By BRYAN GRAY
Call me consistent. Once again, I did not participate in the annual buying binge and road to rudeness that Americans call Black Friday. Neither did I besmirch the memory of wholesome Pilgrims and Americana by roaming a shopping mall on Thanksgiving.
You may call me a traditionalist. The best description, however, is that I am just not a great consumer. I only buy things I really need Р and if I really need them (socks, for instance), I don’t wait for an event forcing me to roll into a parking lot in the middle of the night and be among the first 20 drowsy people in line to receive a door-buster price.
Black Friday is now Thanksgiving ... Buying has become an addiction.

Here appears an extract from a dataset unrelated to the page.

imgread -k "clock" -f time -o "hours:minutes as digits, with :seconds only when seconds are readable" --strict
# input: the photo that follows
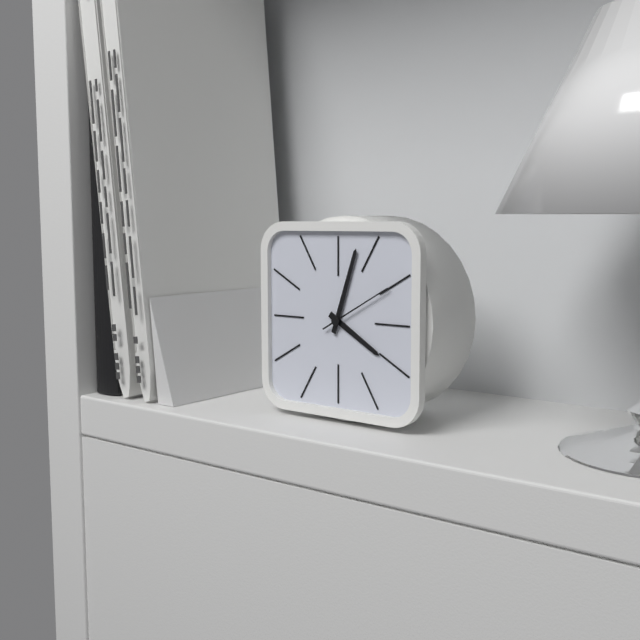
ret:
4:03:10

I understand America’s love of electronics, but realistically none of us need to shove the turkey aside on Thanksgiving afternoon to buy a flat-screen TV larger than a Toyota Camry.
Since my children are grown, I also see nothing inviting about waking up at 2 a.m. to rush down aisle two to pick up a Sofia the First singing doll or an Angry Bird gadget. (You say, “But what if the toy is sold out before I get there?” Trust me. Your kid will live to see another day.)
The Thanksgiving openings are especially troubling. Not everyone thinks Thanksgiving is sacred, but most of us agree that tradition could allow us at least one day’s respite from unbridled (and sometimes hysterical) commerce.
However, the urge to spend is strong. As a lady in New Jersey told the Associated Press, “I really don’t dig the Thanksgiving thing. I feel bad for the workers.” Yet there she was, ducking out of her family’s Thanksgiving dinner to fork over $288 for a 50-inch Walmart TV.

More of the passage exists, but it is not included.